The lack of supplies seems to have been a major motivating factor in many of the defections, he said. “If they have no supplies, what are they going to do? Either starve to death, come out and charge across the border or come out and surrender. . . . A lot of them are saying we’re completely out of supplies, we’re not stocked and we’re not fed. Others are saying we have enough supplies, but what does enough mean? The bottom line is, if you’re consuming and you’re not getting anything to compensate, you’re going to run out.”
Large numbers of troops have reported they are ill-fed, perhaps receiving only one meal a day. In interviews with Saudi journalists, reported in Saudi Arabic-language newspapers, Iraqi soldiers captured at Khafji said they took no food with them into their 36-hour siege of the town, and many said they had not eaten before the battle.
One of the soldiers said there were thousands more behind in Kuwait who wanted to surrender but were afraid to do so because Iraqi intelligence officers were monitoring the activities of troops in southern Kuwait.
A Saudi government official, who visited Iraqi soldiers captured at Khafji, said that most of them appeared very hungry, so he passed a tin of biscuits to the prisoners.
“I handed it down, and all the hands grabbed,” he said. The man who got the tin “wasn’t even chewing; he just swallowed them, one by one. I could hardly stand to watch it.” The soldier, he said, was “young, tired.”
Combat pool reporters interviewed troops from the Army’s 1st Infantry Division, which captured four Iraqi soldiers last week after a strange nighttime encounter at the border.

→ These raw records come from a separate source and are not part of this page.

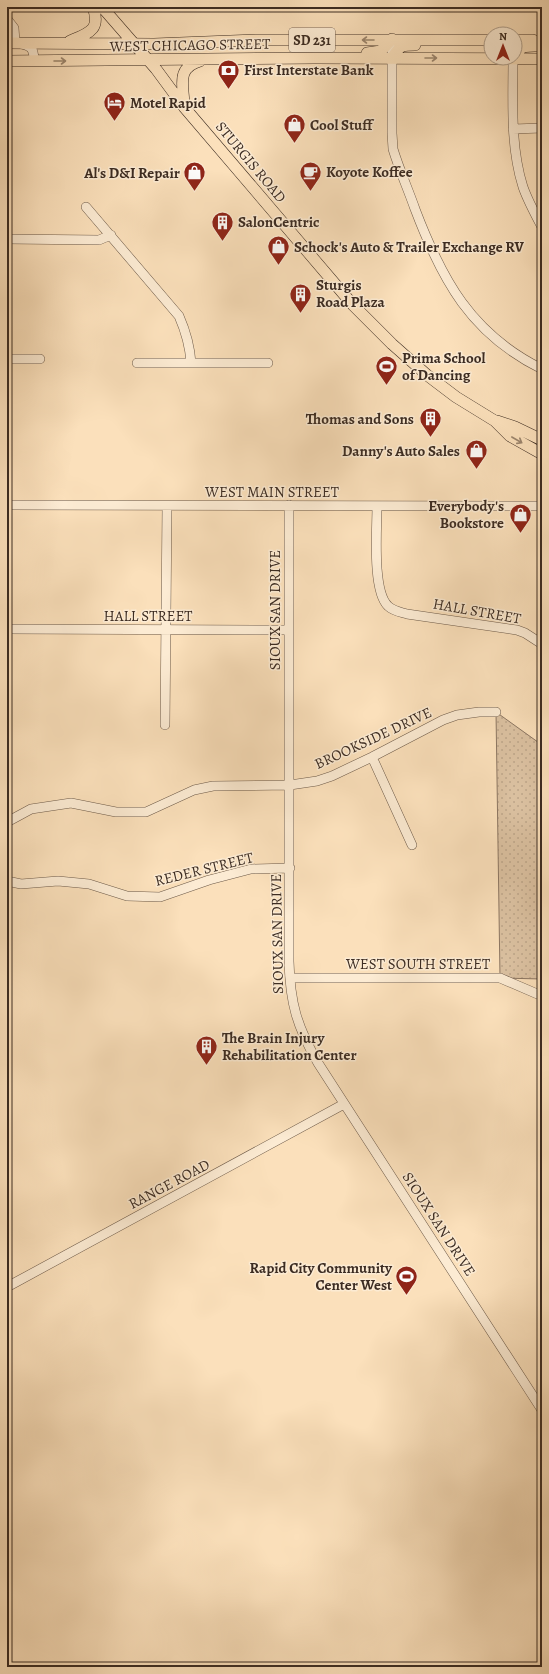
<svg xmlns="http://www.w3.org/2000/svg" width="549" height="1674" viewBox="0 0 549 1674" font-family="Alegreya,serif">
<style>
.park{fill:url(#park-dots);stroke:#8c7662}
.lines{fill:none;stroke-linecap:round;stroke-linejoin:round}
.minor-casing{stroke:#6c5948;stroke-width:10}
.major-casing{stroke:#3c2c22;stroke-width:12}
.minor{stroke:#fcebd3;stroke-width:9}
.major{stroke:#fbe0bb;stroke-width:11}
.oneway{stroke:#9c866e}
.labels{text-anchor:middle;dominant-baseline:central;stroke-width:3;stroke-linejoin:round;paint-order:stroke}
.shield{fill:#fcebd3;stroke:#766557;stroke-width:1}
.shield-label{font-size:14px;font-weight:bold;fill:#3c2c22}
.street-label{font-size:15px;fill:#3c2c22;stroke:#fcebd3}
.poi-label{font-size:15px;font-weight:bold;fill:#3c2c22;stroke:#fcebd3;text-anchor:start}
</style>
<defs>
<pattern id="park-dots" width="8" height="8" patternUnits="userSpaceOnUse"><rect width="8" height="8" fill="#dbc1a1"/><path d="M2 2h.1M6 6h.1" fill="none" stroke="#bda68a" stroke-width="1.8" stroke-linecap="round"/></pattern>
</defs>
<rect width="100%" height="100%" fill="#fbe0bb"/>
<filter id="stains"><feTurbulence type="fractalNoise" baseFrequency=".005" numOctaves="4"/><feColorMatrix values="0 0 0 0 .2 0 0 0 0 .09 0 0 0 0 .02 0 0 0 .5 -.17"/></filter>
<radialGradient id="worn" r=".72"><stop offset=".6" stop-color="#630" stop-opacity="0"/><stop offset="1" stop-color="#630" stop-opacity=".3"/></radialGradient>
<path class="park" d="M496 712 542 745V979L500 978Z"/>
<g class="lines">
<defs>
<path id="minor" d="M7 19 14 28 15 42C29 46 34 45 34 61
M392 39V133L393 149C399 169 408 189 415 209 442 280 471 334 542 369
M513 58C513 101 510 146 523 187 528 201 535 214 542 227
M513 129 542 128
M86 207 179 316C186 332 190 346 191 363
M7 239 99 240 111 235
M7 359H40
M137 363H268
M7 505 542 506
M289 505V961C290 1003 297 1027 318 1063L542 1410
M377 506C377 529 372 591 388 606 393 611 400 612 407 614L517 630 525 633 542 644
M7 629 289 630
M165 725 167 506
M372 757 412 845
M7 822 31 809 71 803 116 812H146L194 790 213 786 290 785 317 781 332 776 372 757 443 720 457 715 479 712H496
M7 881 21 884 58 881 89 884 127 896 160 897 209 880 251 869 290 868
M290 978H500L542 996
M7 1287 344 1104"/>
<path id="major" d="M102 7 156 69 184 107 353 305 392 344 427 375 456 397 495 421 510 436 542 454
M515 40H533
M70 41C89 33 101 30 93 7
M7 43 154 44 256 40H491
M367 53 381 51 392 39
M515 55C521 44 531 46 542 46
M392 58C401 46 399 45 415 45
M7 61 315 58 542 59
M184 106C184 87 175 68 200 61
M497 421 515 427 542 440"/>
</defs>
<use href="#minor" class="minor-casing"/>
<use href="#major" class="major-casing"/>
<use href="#minor" class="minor"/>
<use href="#major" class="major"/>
</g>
<defs><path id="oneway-shaft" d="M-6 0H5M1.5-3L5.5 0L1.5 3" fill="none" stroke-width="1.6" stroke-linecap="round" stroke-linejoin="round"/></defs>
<g class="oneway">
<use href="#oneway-shaft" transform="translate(368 40) rotate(180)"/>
<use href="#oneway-shaft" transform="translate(431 58)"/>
<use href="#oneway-shaft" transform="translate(60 61)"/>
<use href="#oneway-shaft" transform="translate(517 440) rotate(30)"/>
</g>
<defs>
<symbol id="bank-pin" viewBox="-11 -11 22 30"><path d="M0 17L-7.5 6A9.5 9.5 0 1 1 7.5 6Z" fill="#8f2418" stroke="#fcebd3"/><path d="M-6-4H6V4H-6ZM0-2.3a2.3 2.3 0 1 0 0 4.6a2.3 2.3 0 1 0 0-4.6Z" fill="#fff"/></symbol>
<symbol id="hotel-pin" viewBox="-11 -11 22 30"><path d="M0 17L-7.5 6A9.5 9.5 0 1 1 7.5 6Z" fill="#8f2418" stroke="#fcebd3"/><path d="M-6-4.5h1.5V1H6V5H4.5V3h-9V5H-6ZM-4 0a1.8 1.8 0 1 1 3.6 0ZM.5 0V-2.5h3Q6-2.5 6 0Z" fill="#fff"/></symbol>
<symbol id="shop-pin" viewBox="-11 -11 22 30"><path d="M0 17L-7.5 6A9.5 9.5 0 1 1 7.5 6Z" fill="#8f2418" stroke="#fcebd3"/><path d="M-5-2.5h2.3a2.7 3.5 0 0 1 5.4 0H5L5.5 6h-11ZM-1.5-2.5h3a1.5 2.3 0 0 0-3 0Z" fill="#fff"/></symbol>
<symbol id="cafe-pin" viewBox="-11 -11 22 30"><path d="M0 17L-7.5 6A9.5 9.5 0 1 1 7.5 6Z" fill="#8f2418" stroke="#fcebd3"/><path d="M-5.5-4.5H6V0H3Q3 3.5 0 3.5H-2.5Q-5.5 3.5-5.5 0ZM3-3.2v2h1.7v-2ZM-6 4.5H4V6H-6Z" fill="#fff"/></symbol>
<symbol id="building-pin" viewBox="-11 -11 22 30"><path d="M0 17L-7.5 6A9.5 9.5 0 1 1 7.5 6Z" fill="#8f2418" stroke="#fcebd3"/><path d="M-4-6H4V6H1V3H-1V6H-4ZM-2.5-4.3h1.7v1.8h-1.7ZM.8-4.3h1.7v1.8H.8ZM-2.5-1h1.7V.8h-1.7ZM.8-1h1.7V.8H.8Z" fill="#fff"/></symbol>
<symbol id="stadium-pin" viewBox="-11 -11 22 30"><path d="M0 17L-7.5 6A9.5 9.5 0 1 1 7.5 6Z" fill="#8f2418" stroke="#fcebd3"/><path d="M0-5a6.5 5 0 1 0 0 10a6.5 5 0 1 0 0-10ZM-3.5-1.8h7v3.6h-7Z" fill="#fff"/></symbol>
</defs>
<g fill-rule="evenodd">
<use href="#bank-pin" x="216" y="58" width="25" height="34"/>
<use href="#hotel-pin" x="102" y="90" width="25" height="34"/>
<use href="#shop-pin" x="282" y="112" width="25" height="34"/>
<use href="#cafe-pin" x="298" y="160" width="25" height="34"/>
<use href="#shop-pin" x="182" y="160" width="25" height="34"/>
<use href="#building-pin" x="210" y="210" width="25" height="34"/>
<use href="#shop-pin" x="266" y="234" width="25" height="34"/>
<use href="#building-pin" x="288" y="282" width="25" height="34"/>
<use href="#stadium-pin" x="374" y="354" width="25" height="34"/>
<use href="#building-pin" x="418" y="406" width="25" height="34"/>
<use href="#shop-pin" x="464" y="438" width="25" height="34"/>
<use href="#shop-pin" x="508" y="502" width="25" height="34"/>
<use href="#building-pin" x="194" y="1034" width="25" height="34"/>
<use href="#stadium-pin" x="394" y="1264" width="25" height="34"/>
</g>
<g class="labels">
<rect class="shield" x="289" y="28" width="46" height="24" rx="3"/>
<g class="shield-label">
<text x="312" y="40">SD 231</text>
</g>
<g class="street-label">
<text transform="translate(190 45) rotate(-1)">WEST CHICAGO STREET</text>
<text transform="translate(251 162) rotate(50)">STURGIS ROAD</text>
<text x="272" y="492">WEST MAIN STREET</text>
<text transform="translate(275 610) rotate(-90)">SIOUX SAN DRIVE</text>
<text transform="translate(477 611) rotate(10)">HALL STREET</text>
<text x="148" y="616">HALL STREET</text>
<text transform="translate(373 738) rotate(-25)">BROOKSIDE DRIVE</text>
<text transform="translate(204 869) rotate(-14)">REDER STREET</text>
<text transform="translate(277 934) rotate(-91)">SIOUX SAN DRIVE</text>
<text x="418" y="964">WEST SOUTH STREET</text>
<text transform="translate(169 1184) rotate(-28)">RANGE ROAD</text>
<text transform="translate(439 1224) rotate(57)">SIOUX SAN DRIVE</text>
</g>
<g class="poi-label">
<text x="244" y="70">First Interstate Bank</text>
<text x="130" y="103">Motel Rapid</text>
<text x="310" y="125">Cool Stuff</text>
<text x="326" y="172">Koyote Koffee</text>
<text x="180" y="173" text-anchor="end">Al's D&amp;I Repair</text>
<text x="238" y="222">SalonCentric</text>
<text x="294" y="247">Schock's Auto &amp; Trailer Exchange RV</text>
<text x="316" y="285">Sturgis<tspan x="316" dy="17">Road Plaza</tspan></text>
<text x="402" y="358">Prima School<tspan x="402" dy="17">of Dancing</tspan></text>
<text x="414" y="419" text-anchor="end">Thomas and Sons</text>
<text x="460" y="451" text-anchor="end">Danny's Auto Sales</text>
<text x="504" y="506" text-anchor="end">Everybody's<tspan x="504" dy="17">Bookstore</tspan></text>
<text x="222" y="1038">The Brain Injury<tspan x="222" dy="17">Rehabilitation Center</tspan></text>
<text x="392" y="1268" text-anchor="end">Rapid City Community<tspan x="392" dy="17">Center West</tspan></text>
</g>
</g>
<rect width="549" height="1674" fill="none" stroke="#fbe0bb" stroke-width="24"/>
<rect x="8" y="8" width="533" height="1658" fill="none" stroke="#3c2c22" stroke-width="2"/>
<rect x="12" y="12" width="525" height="1650" fill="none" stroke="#3c2c22"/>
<g transform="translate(503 46)"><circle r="19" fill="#fcebd3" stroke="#af9f8c"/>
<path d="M0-3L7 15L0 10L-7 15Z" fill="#8f2418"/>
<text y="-6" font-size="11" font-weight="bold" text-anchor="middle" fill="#3c2c22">N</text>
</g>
<rect width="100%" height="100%" filter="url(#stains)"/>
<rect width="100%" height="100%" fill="url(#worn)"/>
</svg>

As the Iraqi troops came into view, “they stopped about a hundred meters out and buried their hand grenades,” recalled Capt. Michael Bills. “Then they just kept walking toward our lines.”
The waiting U.S. crew, in a Bradley fighting vehicle, opened fire on either side of the Iraqis with a light machine gun and fired another gun over their heads.
“At that point, they all four went into the dying cockroach mode,” said Sgt. 1st Class Chris Maturich. “They went down on their backs and their arms and legs were twitching.”
Once it was determined that the soldiers were surrendering, they were taken into custody. They appeared to be starving and were fed, Maturich said. “They really tore into the (rations) we gave them,” he said. “They ate everything, even the packs of salt and sugar. They swallowed the Chiclets whole. I guess they didn’t know it was gum.”
Asked if the allies are prepared to handle and feed potentially thousands of POWs, a senior U.S. military official said, “We have in place the capacity to handle what we think probably will be the (POW) responsibility we will have to handle.”
Recent prisoners say they learned how to turn themselves in by reading one of the estimated 14 million leaflets prepared by U.S. psychological operations officers and dropped over Iraqi forces in southern Kuwait. Many of the deserters have been found with the leaflets in their pockets, according to U.S. and Saudi officials.
However, a Saudi government official said the leaflets and accompanying radio broadcasts into Kuwait may have backfired in at least one case. They recommend that tank crews attempting to defect approach allied forces with their gun turrets reversed, he said. Iraqi soldiers entered Khafji with the turrets on their tanks pointing backwards, then re-aimed the turrets and opened fire.
Now, the Saudi official said, allied forces are recommending that Iraqi troops walk in front of tanks with which they are attempting to defect.